The U. S. Census reports of 1840, 1850, and 1860 that record his children, list the birthplace of their father, Jesse, as New Jersey.
Jesse was listed as an infant under age with Charles King on three separate occasions in Natchez District court records jointly in 1791, and then again on July 24, 1810, Charles King purchased Bartholomew James (father-in-law of Jesse King) homeplace, 100 acres, four miles south of Bayou St. Catherine, and about seven miles from the Fort of Natchez. I could assume that Jesse is the son of Charles--nowhere else can I find a direct connection to any other King until we find Jesse listed as a land owner with other Kings and his father-in-law in Pike County, Mississippi near Holmesville on the Homa Chita River. This is around 1810--the same time that Charles King bought the James home place. Charles King died in Kingston, Adams County, MS, and was the son of Joseph King, b. 13 December 1735 in Southold, LI, NY, Died 19 May 1794 in Chester, NJ. Joseph was married to Prudence Howell, b. 1730 in Southampton, LI, NY and she died 02 February 1764; she was the daughter of Ebenezer Howell. Charles was the grandson of Constant King, b. 9 February 1712, d. 16 Mar 1780 in Chester, NJ. Constant was married to Phebe Horton, b. 3 June 1711 and she died 19 May 1789 in Chester, NJ. They married 13 February 1735. Phebe was the daughter of David and Mary Horton.
As mentioned earlier, around 1810, Jesse and Sofie moved to Pike County, Mississippi, near Holmesville on the Homa Chita river. There they lived and reared their family. Jesse King was evidently an educated man. He served as a Notary Public and a Justice of the Peace for a number of years. The legal documents of record composed by him indicated a good control of the English language, and that he was versed in legal terminology. Sofia was probably not literate in the english language, being reared in Pennsylvania of German descent, and was unable to sign her name, but used a witnessed "X" on legal documents.
Jesse King was active in the civic affairs of Pike County. Records show a number of petitions to the federal government signed by him, along with other citizens.
Jessee King was listed as a private in the 13th Regiment (Nixon's) of Mississippi Militia (Source: Publications of the Mississippi Historical Society, Volume IV, edited by Dunbar Rowland, LL.D., 1921, chapter entitled "Rolls of Mississippi Commands in the War of 1812," pages 200-205) (All of Marion and Pike Counties).

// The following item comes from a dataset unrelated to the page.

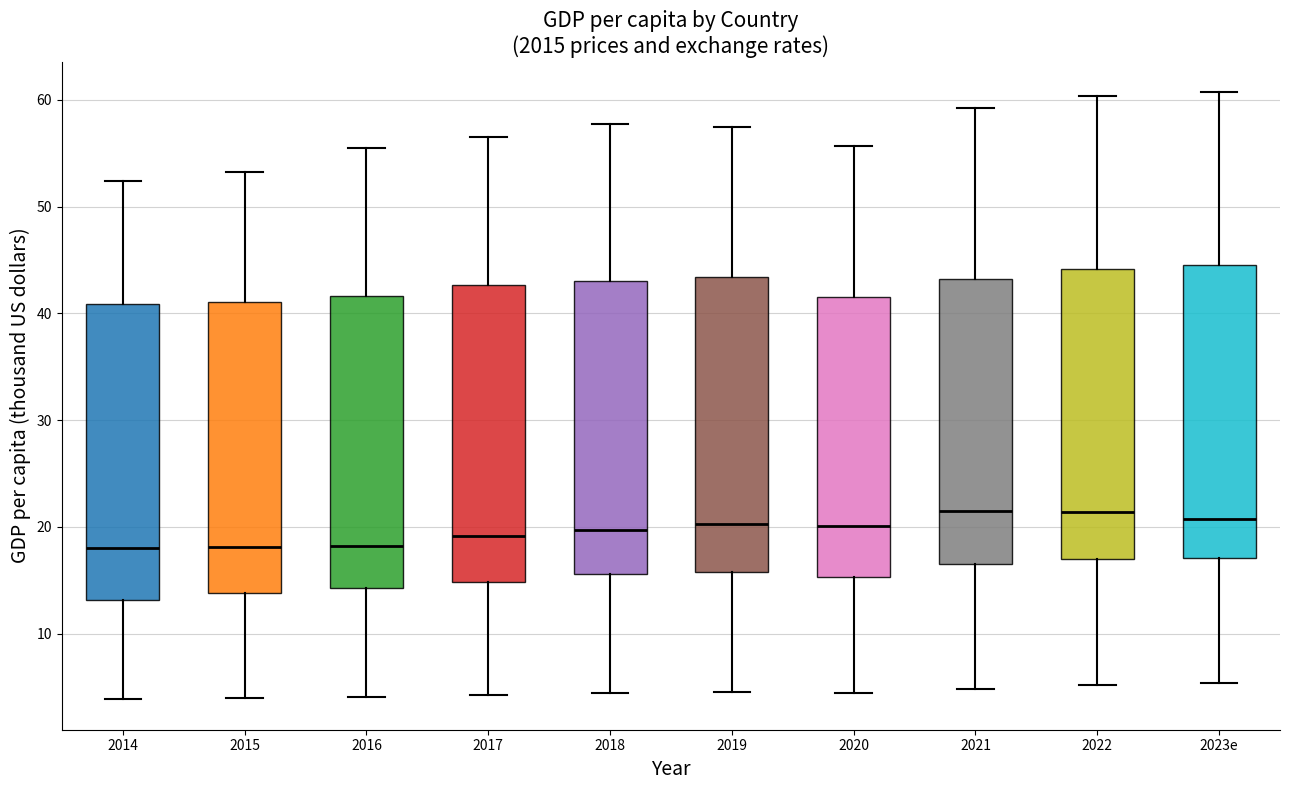

Where does the median line of the box for 2022 sit on the y-axis? The values are not printed on the chart, so give them approximately, as read against the axis.

21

In the year 1836 Jesse and Sofie King and their children moved to St. Helena Parish, Louisiana. It is not known just where they settled in St. Helena, but is was likely near what is now the present boundary of Tangipahoa parish. In 1837 Jesse purchases some government land in St. Helena Parish. This property, according to the record, was just west of Amite, La., but in St. Helena Parish, and lay on both sides of the present state Route 16. Part of the property was drained by Coon Branch.

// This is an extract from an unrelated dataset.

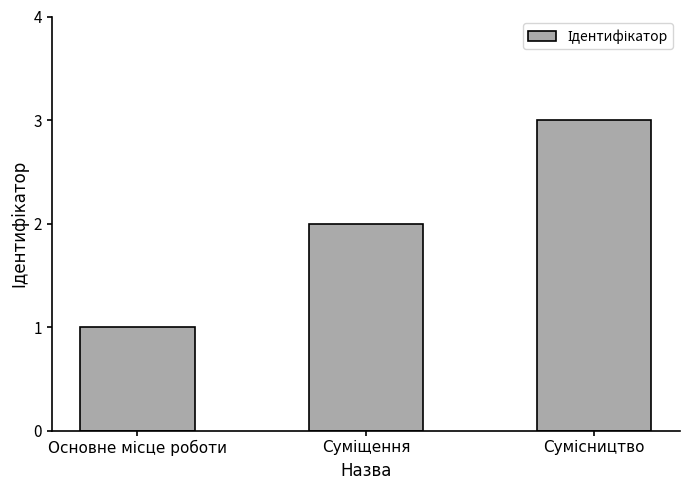

What is the greatest value displayed?

3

Jesse immediately sold the property to two of his sons, jointly, James Harvey and Washington. He died soon after this, and as he was not listed in the U.S. Census of 1840; however Sofia was listed as head of a household, with three other females living in her household, ages under twenty. Sofia was between 50 and 60 years of age in 1840, probably near 60. She most likely died before 1850, as she was not found in the census of that year.
It is not yet known just how many children there were in this family. Five have been positively identified, and possibly a sixth. They are John C., Washington, James Harvey, Ketura, Catherine, and possibly Elizabeth.